[Collection entries]
========================================

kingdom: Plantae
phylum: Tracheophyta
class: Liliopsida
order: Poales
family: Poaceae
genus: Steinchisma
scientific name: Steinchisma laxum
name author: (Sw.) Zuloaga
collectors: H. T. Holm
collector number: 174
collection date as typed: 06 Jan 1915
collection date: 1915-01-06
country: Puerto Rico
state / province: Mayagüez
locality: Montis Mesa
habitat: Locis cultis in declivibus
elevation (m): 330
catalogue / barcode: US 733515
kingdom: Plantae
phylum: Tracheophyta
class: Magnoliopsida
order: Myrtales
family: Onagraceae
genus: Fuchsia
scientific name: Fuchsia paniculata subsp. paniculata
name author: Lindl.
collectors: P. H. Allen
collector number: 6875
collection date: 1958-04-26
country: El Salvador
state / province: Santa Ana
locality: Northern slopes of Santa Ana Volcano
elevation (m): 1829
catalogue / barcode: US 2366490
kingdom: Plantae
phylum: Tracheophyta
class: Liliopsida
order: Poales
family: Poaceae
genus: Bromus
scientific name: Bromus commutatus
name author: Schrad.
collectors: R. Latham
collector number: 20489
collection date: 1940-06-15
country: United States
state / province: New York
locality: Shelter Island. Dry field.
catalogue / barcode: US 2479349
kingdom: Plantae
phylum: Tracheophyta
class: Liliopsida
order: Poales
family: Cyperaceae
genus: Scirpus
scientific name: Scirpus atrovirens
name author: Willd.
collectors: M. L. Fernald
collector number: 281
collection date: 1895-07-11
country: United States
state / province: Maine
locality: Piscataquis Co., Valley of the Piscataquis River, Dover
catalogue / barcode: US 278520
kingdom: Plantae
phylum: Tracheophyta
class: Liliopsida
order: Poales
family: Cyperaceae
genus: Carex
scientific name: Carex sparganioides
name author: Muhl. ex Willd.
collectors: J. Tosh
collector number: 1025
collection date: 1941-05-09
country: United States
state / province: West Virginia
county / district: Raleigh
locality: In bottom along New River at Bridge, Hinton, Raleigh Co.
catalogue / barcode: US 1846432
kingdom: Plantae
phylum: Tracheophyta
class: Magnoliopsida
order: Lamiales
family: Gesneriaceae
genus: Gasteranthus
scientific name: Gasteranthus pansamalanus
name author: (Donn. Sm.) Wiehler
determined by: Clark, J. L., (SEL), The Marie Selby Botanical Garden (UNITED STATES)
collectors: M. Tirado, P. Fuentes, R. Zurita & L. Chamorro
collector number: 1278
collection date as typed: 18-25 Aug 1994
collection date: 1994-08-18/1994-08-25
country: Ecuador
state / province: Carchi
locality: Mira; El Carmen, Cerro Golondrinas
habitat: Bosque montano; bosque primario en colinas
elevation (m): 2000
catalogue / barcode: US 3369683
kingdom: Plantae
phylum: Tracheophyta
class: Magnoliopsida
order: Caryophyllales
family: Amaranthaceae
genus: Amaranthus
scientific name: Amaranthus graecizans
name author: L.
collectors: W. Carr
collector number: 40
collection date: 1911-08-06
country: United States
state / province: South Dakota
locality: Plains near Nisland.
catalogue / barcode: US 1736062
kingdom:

========================================

TASK DETAILS:
Pull every line from the listing and copy each one out word for word, unchanged.

COMPLETED TASK:
kingdom: Plantae
phylum: Tracheophyta
class: Liliopsida
order: Poales
family: Poaceae
genus: Steinchisma
scientific name: Steinchisma laxum
name author: (Sw.) Zuloaga
collectors: H. T. Holm
collector number: 174
collection date as typed: 06 Jan 1915
collection date: 1915-01-06
country: Puerto Rico
state / province: Mayagüez
locality: Montis Mesa
habitat: Locis cultis in declivibus
elevation (m): 330
catalogue / barcode: US 733515
kingdom: Plantae
phylum: Tracheophyta
class: Magnoliopsida
order: Myrtales
family: Onagraceae
genus: Fuchsia
scientific name: Fuchsia paniculata subsp. paniculata
name author: Lindl.
collectors: P. H. Allen
collector number: 6875
collection date: 1958-04-26
country: El Salvador
state / province: Santa Ana
locality: Northern slopes of Santa Ana Volcano
elevation (m): 1829
catalogue / barcode: US 2366490
kingdom: Plantae
phylum: Tracheophyta
class: Liliopsida
order: Poales
family: Poaceae
genus: Bromus
scientific name: Bromus commutatus
name author: Schrad.
collectors: R. Latham
collector number: 20489
collection date: 1940-06-15
country: United States
state / province: New York
locality: Shelter Island. Dry field.
catalogue / barcode: US 2479349
kingdom: Plantae
phylum: Tracheophyta
class: Liliopsida
order: Poales
family: Cyperaceae
genus: Scirpus
scientific name: Scirpus atrovirens
name author: Willd.
collectors: M. L. Fernald
collector number: 281
collection date: 1895-07-11
country: United States
state / province: Maine
locality: Piscataquis Co., Valley of the Piscataquis River, Dover
catalogue / barcode: US 278520
kingdom: Plantae
phylum: Tracheophyta
class: Liliopsida
order: Poales
family: Cyperaceae
genus: Carex
scientific name: Carex sparganioides
name author: Muhl. ex Willd.
collectors: J. Tosh
collector number: 1025
collection date: 1941-05-09
country: United States
state / province: West Virginia
county / district: Raleigh
locality: In bottom along New River at Bridge, Hinton, Raleigh Co.
catalogue / barcode: US 1846432
kingdom: Plantae
phylum: Tracheophyta
class: Magnoliopsida
order: Lamiales
family: Gesneriaceae
genus: Gasteranthus
scientific name: Gasteranthus pansamalanus
name author: (Donn. Sm.) Wiehler
determined by: Clark, J. L., (SEL), The Marie Selby Botanical Garden (UNITED STATES)
collectors: M. Tirado, P. Fuentes, R. Zurita & L. Chamorro
collector number: 1278
collection date as typed: 18-25 Aug 1994
collection date: 1994-08-18/1994-08-25
country: Ecuador
state / province: Carchi
locality: Mira; El Carmen, Cerro Golondrinas
habitat: Bosque montano; bosque primario en colinas
elevation (m): 2000
catalogue / barcode: US 3369683
kingdom: Plantae
phylum: Tracheophyta
class: Magnoliopsida
order: Caryophyllales
family: Amaranthaceae
genus: Amaranthus
scientific name: Amaranthus graecizans
name author: L.
collectors: W. Carr
collector number: 40
collection date: 1911-08-06
country: United States
state / province: South Dakota
locality: Plains near Nisland.
catalogue / barcode: US 1736062
kingdom:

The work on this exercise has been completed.